The generally accepted definition of a single use is that the layout/artwork of a device does not change. Variants such as revisions to correct errors, different bondouts, software or pad reconfiguration or part numbers with limited features should be treated as the same use. More contentious areas are device revisions where the layout has changed beyond simply defect fixes, i.e., cost optimized versions or versions with reduced feature sets. These more substantial variants should incur at most a scaled reuse fee.
4.11 Payments and Royalties
Payments for proven mature IP can be more immediate as they represent a lower risk. Corporate cashflow requirements may determine the payment schedule. Payment for less mature IP should be staged and back-end loaded to ensure that successful IP use is achieved prior to final payment. So payment milestones should be planned carefully and described accurately in the contract. Some IP vendors participate in successful products through royalty-based fees. Royalties can be traded off with licensing fees, since license fee payments are lower risk and made earlier.
5 Post-Acquisition Procedures
5.1 QA of Deliverables
Quality assurance (QA) on IP vendor deliverables must be performed to ensure their quality for acceptance and payment. Key quality assurance checks necessary for acceptance should ensure that:
- all expected deliverables are present;
- the deliverables have been or can be configured to device requirements;
- (hard or soft IP) the testbench can be regressed against the RTL and is sufficiently portable, with no dependencies on internal hierarchy;
- (hard or soft IP) the testbench meets the expected standard of coverage and compliance;
- (soft IP) the RTL can be synthesized to target timing with default scripts and constraints;
- (firmware/software IP) the software compiles error-free and the expected software development environment is available
- the engineering documentation and any other logs and reports are adequate;
- the documentation source can be copied and inserted into engineering and customer documents (copyright notice displayed); and,
- the vendor IP would pass the same audit as internally-developed IP.
5.2 Ongoing Support
The SOC developer should carefully track the use of all commercial IP. It must be properly indexed and catalogued to ensure that engineering groups can easily query for the IP type, find the specific IP purchased including its reuse and royalty costs and review its complete usage history. The database should contain information concerning defects found both in the field and reported to/by the IP vendor since the last release used.

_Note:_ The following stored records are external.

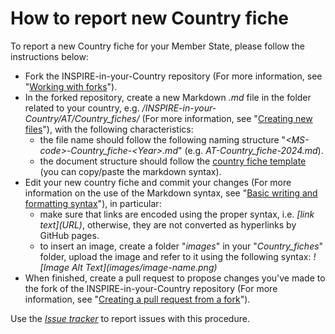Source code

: How to report new Country fiche
===============================

To report a new Country fiche for your Member State, please follow the instructions below:

*   Fork the INSPIRE-in-your-Country repository (For more information, see "[Working with forks](https://docs.github.com/en/pull-requests/collaborating-with-pull-requests/working-with-forks)").
*   In the forked repository, create a new Markdown _.md_ file in the folder related to your country, e.g. _/INSPIRE-in-your-Country/AT/Country\_fiches/_ (For more information, see "[Creating new files](https://docs.github.com/en/repositories/working-with-files/managing-files/creating-new-files)"), with the following characteristics:
    *   the file name should follow the following naming structure "_\<MS-code>-Country\_fiche-\<Year>.md_" (e.g. _AT-Country\_fiche-2024.md_).
    *   the document structure should follow the [country fiche template](https://raw.githubusercontent.com/INSPIRE-MIF/INSPIRE-in-your-Country/main/how-to-report-new-CF/Country_fiche_Template.md) (you can copy/paste the markdown syntax).
*   Edit your new country fiche and commit your changes (For more information on the use of the Markdown syntax, see "[Basic writing and formatting syntax](https://docs.github.com/en/get-started/writing-on-github/getting-started-with-writing-and-formatting-on-github/basic-writing-and-formatting-syntax)"), in particular:
    *   make sure that links are encoded using the proper syntax, i.e. _\[link text](URL)_, otherwise, they are not converted as hyperlinks by GitHub pages.
    *   to insert an image, create a folder "_images_" in your "_Country_fiches_" folder, upload the image and refer to it using the following syntax: _\!\[Image Alt Text](images/image-name.png)_
*   When finished, create a pull request to propose changes you've made to the fork of the INSPIRE-in-your-Country repository (For more information, see "[Creating a pull request from a fork](https://docs.github.com/en/pull-requests/collaborating-with-pull-requests/proposing-changes-to-your-work-with-pull-requests/creating-a-pull-request-from-a-fork)").

Use the [_Issue tracker_](https://github.com/INSPIRE-MIF/INSPIRE-in-your-Country/issues/new) to report issues with this procedure.
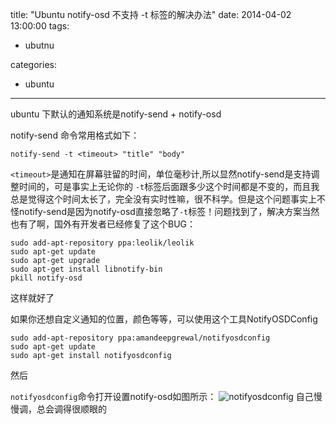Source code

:title: "Ubuntu notify-osd 不支持 -t 标签的解决办法"
date: 2014-04-02 13:00:00
tags:
- ubutnu

categories:
- ubuntu

---
ubuntu 下默认的通知系统是notify-send + notify-osd 

notify-send 命令常用格式如下：

`notify-send -t <timeout> "title" "body"`

`<timeout>`是通知在屏幕驻留的时间，单位毫秒计,所以显然notify-send是支持调整时间的，可是事实上无论你的 `-t`标签后面跟多少这个时间都是不变的，而且我总是觉得这个时间太长了，完全没有实时性嘛，很不科学。但是这个问题事实上不怪notify-send是因为notify-osd直接忽略了`-t`标签！问题找到了，解决方案当然也有了啊，国外有开发者已经修复了这个BUG：

	sudo add-apt-repository ppa:leolik/leolik
	sudo apt-get update
	sudo apt-get upgrade
	sudo apt-get install libnotify-bin
	pkill notify-osd
    
这样就好了

如果你还想自定义通知的位置，颜色等等，可以使用这个工具NotifyOSDConfig

	sudo add-apt-repository ppa:amandeepgrewal/notifyosdconfig
	sudo apt-get update
	sudo apt-get install notifyosdconfig
    
然后

`notifyosdconfig`命令打开设置notify-osd如图所示：
![notifyosdconfig](https://aiwenhao.com/img/notifyosdconf.png)
自己慢慢调，总会调得很顺眼的
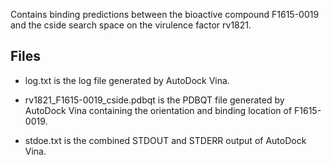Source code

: Contains binding predictions between the bioactive compound F1615-0019 and the cside search space on the virulence factor rv1821.

## Files

- log.txt is the log file generated by AutoDock Vina.

- rv1821_F1615-0019_cside.pdbqt is the PDBQT file generated by AutoDock Vina containing the orientation and binding location of F1615-0019.

- stdoe.txt is the combined STDOUT and STDERR output of AutoDock Vina.


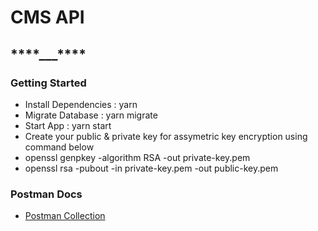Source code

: # CMS API 

## ******\*\*\*\*******\_\_\_******\*\*\*\*******
### Getting Started
- Install Dependencies : yarn
- Migrate Database : yarn migrate
- Start App : yarn start
- Create your public & private key for assymetric key encryption using command below
- openssl genpkey -algorithm RSA -out private-key.pem
- openssl rsa -pubout -in private-key.pem -out public-key.pem


### Postman Docs
- [Postman Collection](https://api.postman.com/collections/16207829-a7118e62-8fbc-43aa-9d1d-bee1e46d7d14?access_key=PMAT-01HDTH3MKG77QABWJ6XTH68H30)



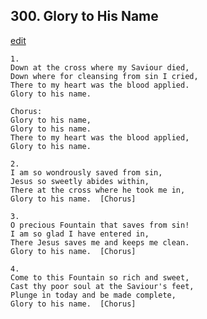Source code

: 
## 300.  Glory to His Name
[edit](https://docs.google.com/document/d/1o_cJZX9aT6hSwAH3Gme_UqS9TaXbaoAp/edit?mode=html)



    1.
    Down at the cross where my Saviour died,
    Down where for cleansing from sin I cried,
    There to my heart was the blood applied.
    Glory to his name.

    Chorus:
    Glory to his name,
    Glory to his name.
    There to my heart was the blood applied,
    Glory to his name.

    2.
    I am so wondrously saved from sin,
    Jesus so sweetly abides within,
    There at the cross where he took me in,
    Glory to his name.  [Chorus]

    3.
    O precious Fountain that saves from sin!
    I am so glad I have entered in,
    There Jesus saves me and keeps me clean.
    Glory to his name.  [Chorus]

    4.
    Come to this Fountain so rich and sweet,
    Cast thy poor soul at the Saviour's feet,
    Plunge in today and be made complete, 
    Glory to his name.  [Chorus]
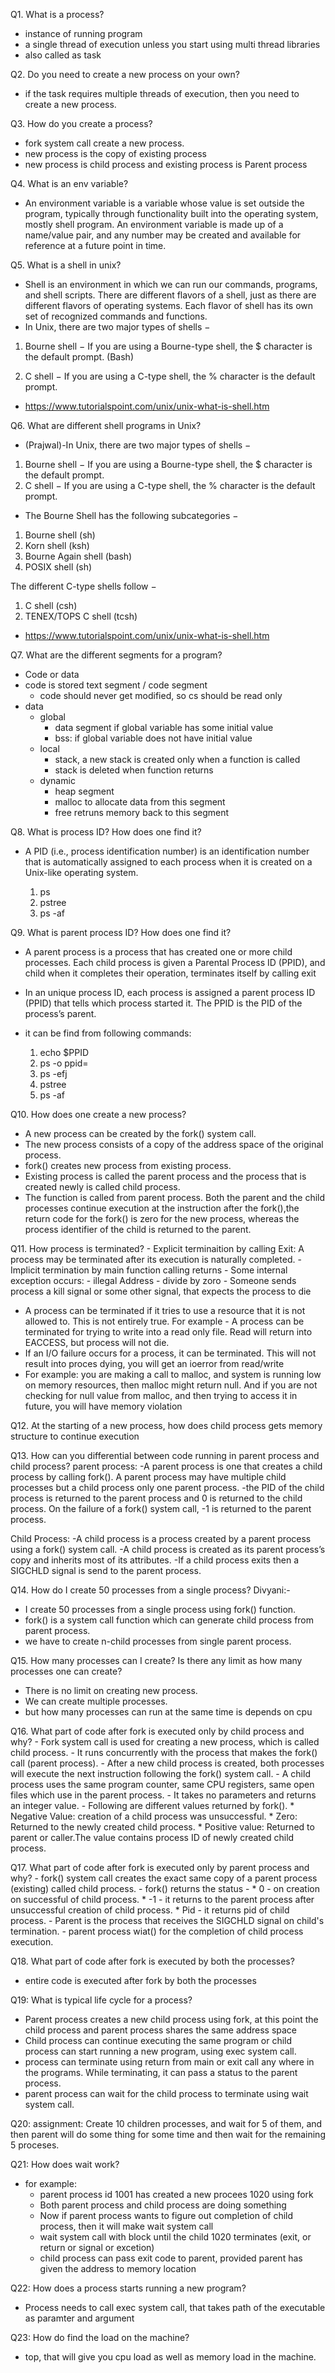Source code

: Q1. What is a process?
- instance of running program
- a single thread of execution unless you start using multi thread libraries
- also called as task

Q2. Do you need to create a new process on your own?
- if the task requires multiple threads of execution, then you need to create a new process.

Q3. How do you create a process?
- fork system call create a new process.
- new process is the copy of existing  process
- new process is child process and existing process is Parent process


Q4. What is an env variable?
-  An environment variable is a variable whose value is set outside the program,
typically through functionality built into the operating system, mostly shell program.
An environment variable is made up of a name/value pair, and any number may
be created and available for reference at a future point in time.

Q5. What is a shell in unix?
-  Shell is an environment in which we can run our commands, programs, and
shell scripts. There are different flavors of a shell, just as there are
different flavors of operating systems. Each flavor of shell has its own
set of recognized commands and functions.
-  In Unix, there are two major types of shells −
1. Bourne shell − If you are using a Bourne-type shell, the $ character is the default prompt. (Bash)

2. C shell − If you are using a C-type shell, the % character is the default prompt.

-  https://www.tutorialspoint.com/unix/unix-what-is-shell.htm

Q6. What are different shell programs in Unix?
- (Prajwal)-In Unix, there are two major types of shells −
1. Bourne shell − If you are using a Bourne-type shell, the $ character is the default prompt.
2. C shell − If you are using a C-type shell, the % character is the default prompt.

- The Bourne Shell has the following subcategories −

1. Bourne shell (sh)
2. Korn shell (ksh)
3. Bourne Again shell (bash)
4. POSIX shell (sh)

The different C-type shells follow −

1. C shell (csh)
2. TENEX/TOPS C shell (tcsh)
-   https://www.tutorialspoint.com/unix/unix-what-is-shell.htm


Q7. What are the different segments for a program?
 - Code or data
 - code is stored text segment / code segment
    - code should never get modified, so cs should be read only
 - data
    - global
        - data segment if global variable has some initial value
        - bss: if global variable does not have initial value
    - local
        - stack, a new stack is created only when a function is called
        - stack is deleted when function returns
    - dynamic
        - heap segment
        - malloc to allocate data from this segment
        - free retruns memory back to this segment

Q8. What is process ID? How does one find it?
- A PID (i.e., process identification number) is an identification number that
is automatically assigned to each process when it is created on a Unix-like operating system.

    1. ps
    2. pstree
    3. ps -af

Q9. What is parent process ID? How does one find it?
   - A parent process is a process that has created one or more child processes. Each child process is given a Parental Process ID (PPID), and child when it completes their operation, terminates itself by calling exit
   - In an unique process ID, each process is assigned a parent process ID (PPID) that tells which process started it. The PPID is the PID of the process’s parent.

   - it can be find from following commands:
      1. echo $PPID
      2. ps -o ppid=
      3. ps -efj
      4. pstree
      5. ps -af

Q10. How does one create a new process?
   - A new process can be created by the fork() system call.
   - The new process consists of a copy of the address space of the original process.
   - fork() creates new process from existing process.
   - Existing process is called the parent process and the process that is created newly is called child process.
   - The function is called from parent process. Both the parent and the child processes continue
     execution at the instruction after the fork(),the return code for the fork() is zero for the new process,
     whereas the process identifier of the child is returned to the parent.

Q11. How process is terminated?
    - Explicit terminaition by calling Exit:
            A process may be terminated after its execution is naturally completed.
    - Implicit termination by main function calling returns
    - Some internal exception occurs:
        - illegal Address
        - divide by zoro
    - Someone sends process a kill signal or some other signal, that expects the process to die
   - A process can be terminated if it tries to use a resource that it is not allowed to. This is not entirely true.
     For example - A process can be terminated for trying to write into a read only file. Read will return into EACCESS, but process will not die.
   - If an I/O failure occurs for a process, it can be terminated. This will not result into proces dying, you will get an ioerror from read/write
   - For example: you are making a call to malloc, and system is running low on memory resources, then malloc might return null. And if you are not checking for null value from malloc, and then trying to access it in future, you will have memory violation

Q12. At the starting of a new process, how does child process gets memory structure to continue execution

Q13. How can you differential between code running in parent process and child process?
parent process:
   -A parent process is one that creates a child process by calling fork(). A parent process may have multiple child processes but a child process  only one parent process.
  -the PID of the child process is returned to the parent process and 0 is returned to the child process. On the failure of a fork() system call, -1
  is returned to the parent process.

Child Process:
  -A child process is a process created by a parent process using a fork() system call.
  -A child process is created as its parent process’s copy and inherits most of its attributes.
  -If a child process exits then a SIGCHLD signal is send to the parent process.

Q14. How do I create 50 processes from a single process?
Divyani:-
- I create 50 processes from a single process using fork() function.
- fork() is a system call function which can generate child process from parent process.
- we have to create n-child processes from single parent process.

Q15. How many processes can I create? Is there any limit as how many processes one can create?
- There is no limit on creating new process.
- We can create multiple processes.
- but how many processes can run at the same time is depends on cpu

Q16. What part of code after fork is executed only by child process and why?
     - Fork system call is used for creating a new process, which is called child process.
     - It runs concurrently with the process that makes the fork() call (parent process).
     - After a new child process is created, both processes will execute the next instruction
       following the fork() system call.
     - A child process uses the same program counter, same CPU registers, same open files which use in the parent process.
     - It takes no parameters and returns an integer value.
     - Following are different values returned by fork().
            * Negative Value: creation of a child process was unsuccessful.
            * Zero: Returned to the newly created child process.
            * Positive value: Returned to parent or caller.The value contains process ID of newly created child process.

Q17. What part of code after fork is executed only by parent process and why?
     - fork() system call creates the exact same copy of a parent process (existing) called child process.
     - fork() returns the status -
             * 0 - on creation on successful of child process.
             * -1 - it returns to the parent process after unsuccessful creation of child process.
             * Pid - it returns pid of child process.
     - Parent is the process that receives the SIGCHLD signal on child's termination.
     - parent process wiat() for the completion of child process execution.

Q18. What part of code after fork is executed by both the processes?
- entire code is executed after fork by both the processes

Q19: What is typical life cycle for a process?
- Parent process creates a new child process using fork, at this point the child process and parent process shares the same address space
- Child process can continue executing the same program or
    child process can start running a new program, using exec system call.
- process can terminate using return from main or exit call any where in the programs. While terminating, it can pass a status to the parent process.
- parent process can wait for the child process to terminate using wait system call.

Q20: assignment: Create 10 children processes, and wait for 5 of them, and then parent will do some thing for some time and then wait for the remaining 5 proceses.

Q21: How does wait work?
- for example:
    - parent process id 1001 has created a new procees 1020 using fork
    - Both parent process and child process are doing something
    - Now if parent process wants to figure out completion of child process, then it will make wait system call
    - wait system call with block until the child 1020 terminates (exit, or return or signal or excetion)
    - child process can pass exit code to parent, provided parent has given the address to memory location

Q22: How does a process starts running a new program?
- Process needs to call exec system call, that takes path of the executable as paramter and argument

Q23: How do find the load on the machine?
- top, that will give you cpu load as well as memory load in the machine.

Should errata be issued for an existing device or an updated IP release used for a new device? The SOC developer should also feed back performance data to the IP vendor to encourage improvements for the benefit of all the vendor’s customers.

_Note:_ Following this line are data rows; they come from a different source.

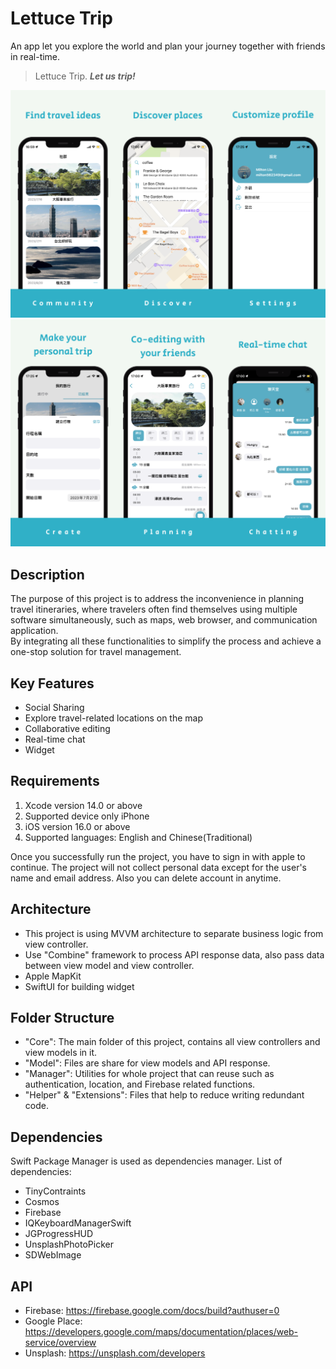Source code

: # Lettuce Trip
An app let you explore the world and plan your journey together with friends in real-time.
> Lettuce Trip. ***Let us trip!***

<img src="https://github.com/milton0526/LettuceTrip/blob/main/CoverImages/Discover.png">
<img src="https://github.com/milton0526/LettuceTrip/blob/main/CoverImages/Editing.png">

## Description
The purpose of this project is to address the inconvenience in planning travel itineraries, where travelers often find themselves using multiple software simultaneously, such as maps, web browser, and communication application.   
By integrating all these functionalities to simplify the process and achieve a one-stop solution for travel management.

## Key Features
- Social Sharing
- Explore travel-related locations on the map
- Collaborative editing
- Real-time chat
- Widget

## Requirements
1. Xcode version 14.0 or above
2. Supported device only iPhone
3. iOS version 16.0 or above
4. Supported languages: English and Chinese(Traditional)

Once you successfully run the project, you have to sign in with apple to continue.
The project will not collect personal data except for the user's name and email address. Also you can delete account in anytime.

## Architecture
- This project is using MVVM architecture to separate business logic from view controller.
- Use "Combine" framework to process API response data, also pass data between view model and view controller.
- Apple MapKit
- SwiftUI for building widget

## Folder Structure
- "Core": The main folder of this project, contains all view controllers and view models in it.
- "Model": Files are share for view models and API response.
- "Manager": Utilities for whole project that can reuse such as authentication, location, and Firebase related functions.
- "Helper" & "Extensions": Files that help to reduce writing redundant code.

## Dependencies
Swift Package Manager is used as dependencies manager. List of dependencies:
- TinyContraints
- Cosmos
- Firebase
- IQKeyboardManagerSwift
- JGProgressHUD
- UnsplashPhotoPicker
- SDWebImage

## API
- Firebase: https://firebase.google.com/docs/build?authuser=0
- Google Place: https://developers.google.com/maps/documentation/places/web-service/overview
- Unsplash: https://unsplash.com/developers
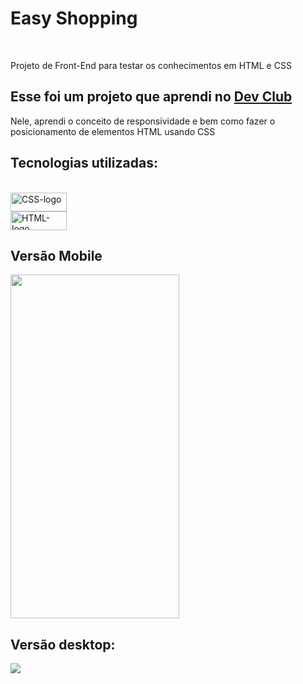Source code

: <h1>Easy Shopping</h1>
<br>
<p>Projeto de Front-End para testar os conhecimentos em HTML e CSS</p>
<h2>Esse foi um projeto que aprendi no <a href="https://rodolfomori.com.br/devclub">Dev Club</a></h2>
<p>Nele, aprendi o conceito de responsividade e bem como fazer o posicionamento de elementos HTML usando CSS</p>
<h2>Tecnologias utilizadas: </h2>
<br>
<img src ="https://img.shields.io/badge/CSS-239120?&style=for-the-badge&logo=css3&logoColor=white" alt="CSS-logo" width=90px height=30px/>
<br>
<img src="https://img.shields.io/badge/HTML5-E34F26?style=for-the-badge&logo=html5&logoColor=white" alt="HTML-logo" width=90px height=30px/>

<h2>Versão Mobile</h2>
<img src ="https://github.com/reisdaniel063/easy-shopping/blob/main/assets/mobile.png?raw=true" width=270px height=550px>
<h2>Versão desktop:</h2>
<img src ="https://github.com/reisdaniel063/easy-shopping/blob/main/assets/desktop.png?raw=true">
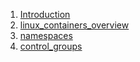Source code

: 1. [Introduction](https://github.com/Maazil3861/containers/blob/master/concepts/ncc/introduction.md)   
2. [linux_containers_overview](https://github.com/Maazil3861/containers/blob/master/concepts/ncc/linux_containers_overview.md)   
3. [namespaces](https://github.com/Maazil3861/containers/blob/master/concepts/ncc/namespaces.md)     
4. [control_groups](https://github.com/Maazil3861/containers/blob/master/concepts/ncc/control_groups.md)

The IP vendor should be monitored on a regular basis to ensure the quality of its support and maintenance (updates).
6 Summary and Conclusions
With the rapid adoption of SOCs across the semiconductor industry, commercial IP plays an increasingly important role in getting products to market quickly. There are important procedural, business, legal and technical challenges to IP acquisition. SOC developers, IP vendors, EDA vendors and design services must interact effectively to ensure successful SOC IP integration. All parties should consider more standardized practices to improve efficiency and quality to benefit the SOC IP industry.
 John Weekley, Synopsys, Inc., “Modeling Total Cost of Ownership for Semiconductor IP, Fabless Semiconductor Assoc. Presentation IC Series, 2005.
 Fazzari Savario and Dan Moritz, “Is IP Quality Achievable, Measurable and Enforceable through the Design Chain,” IP/SOC Conference, 2004.